J'ai 30 ans et je quitte le boulot à 16h. Quand je sors du bureau, seules quelques minutes de marche ou de vélo me séparent de mon balcon où mon mari et moi déclarons farniente en ces chaudes soirées d'été. On reste à table jusqu'au chant des grillons. Parfois, nous allumons un feu dans le foyer de notre jardin. On compte les étoiles. On refait le monde. La belle vie, n'est-ce pas?

J'ai été élevée dans une famille québécoise typiquement classe moyenne. Mes deux parents travaillaient très dur du lundi au vendredi. La journée de samedi était consacrée aux tâches ménagères et aux cours de natation. Le dimanche, j'angoissais. Et le cycle se répétait jusqu'à ce que je sache nager et que mes parents divorcent.

Papa et maman m'ont donné le meilleur d'eux-mêmes. Contrairement à ce que vous pouvez penser, M. Legault, ils m'ont enseigné la persévérance, le sens critique et l'altruisme. Ces valeurs balisent aujourd'hui ma vie d'adulte. Toutefois, j'ai voulu casser le moule dans lequel ils m'ont élevée. Je n'ai jamais cultivé l'ambition d'une carrière, mais j'ai plutôt concentré mes efforts sur mes relations humaines. Même si ma vie personnelle détrône le côté professionnel, cela ne m'a pas empêchée d'être une employée appréciée de mes pairs et de voir des portes s'ouvrir de manière imprévisible au fil de mes expériences. Devant notre employeur, j'imagine qu'il faut se montrer motivé tout en gardant en tête qu'on se trouve sur un siège éjectable. Notre boîte nous considère remplaçables et interchangeables. Pas nos proches.

Malgré tout le respect que je voue à mes parents, je crois que cette nuance leur échappait quand ils avaient 30 ans. Je les vois aujourd'hui, après m'avoir inculqué cette culture de l'effort que vous chérissez tant, avancer, vieillis et fatigués, vers une retraite incertaine. Ils bouclent leurs derniers mois sur le marché du travail avec des placements beaucoup plus modestes que ceux qu'on leur avait fait miroiter et un filet social qui ne cesse de se rétrécir.

Les usines désaffectées du Québec, M. Legault, ont toutes largué ces parents géniteurs de bébés gâtés sans ambition. Ces pères et ces mères ont regardé, impuissants, les actionnaires dilapider leurs caisses de retraite.

Pourtant, on disait de ces investisseurs à cravates qu'ils créaient de la richesse.

Et dites-moi, M. Legault: qu'est-ce que créer de la richesse? C'est ouvrir le sous-sol du Nord aux grandes minières étrangères pour faire fleurir une activité économique que ne bénéficiera finalement qu'à une poignée d'individus?
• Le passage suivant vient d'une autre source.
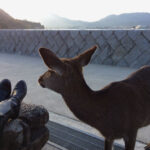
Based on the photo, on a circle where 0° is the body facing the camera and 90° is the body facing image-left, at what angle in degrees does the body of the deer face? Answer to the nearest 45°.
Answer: approximately 90°
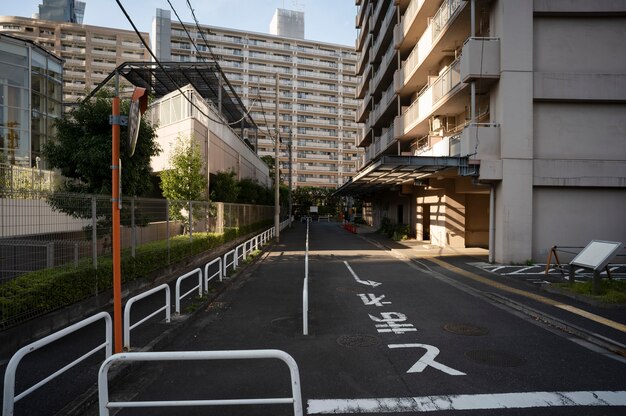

Les familles de Havre-Saint-Pierre, de Sept-Îles de Val-d'Or où de Rouyn-Noranda peinent à s'acheter une maison tant la spéculation fait office de loi chez eux. Pourtant, ces hommes et ses femmes travaillent. Ils font leur juste part.

Peut-être aussi que créer de la richesse, selon vous, c'est donner les clefs de nos terres agricoles les plus fertiles aux promoteurs immobiliers. Ils pourront étaler encore plus loin les banlieues des grandes agglomérations métropolitaines. Là-bas, les jeunes travailleurs honnêtes bénéficieront du loisir de se baigner dans leur piscine après avoir vaincu les torrides embouteillages qui croissent d'année en année. Ils sont des milliers de trentenaires à braver les ponts Champlain ou Jacques-Cartier. Ils avancent chaque matin et chaque soir au péril de leur santé et de leur équilibre mental. Je les salue. Ces hommes et ces femmes, qui piochent jour et nuit pour alimenter notre économie de consommation, appartiennent à la majorité silencieuse. Ils font tout ce que leurs parents leur ont si bien enseigné et surtout ils font tout ce que vous attendez d'eux. Oh non, M. Legault. Vous faites fausse route en les accusant de paresse. C'est tout le contraire qui se produit.

Ils travaillent tellement dur qu'ils en deviennent apathiques.

Et je suis convaincue, M. Legault, que quelqu'un, quelque part, tire un immense avantage de ça.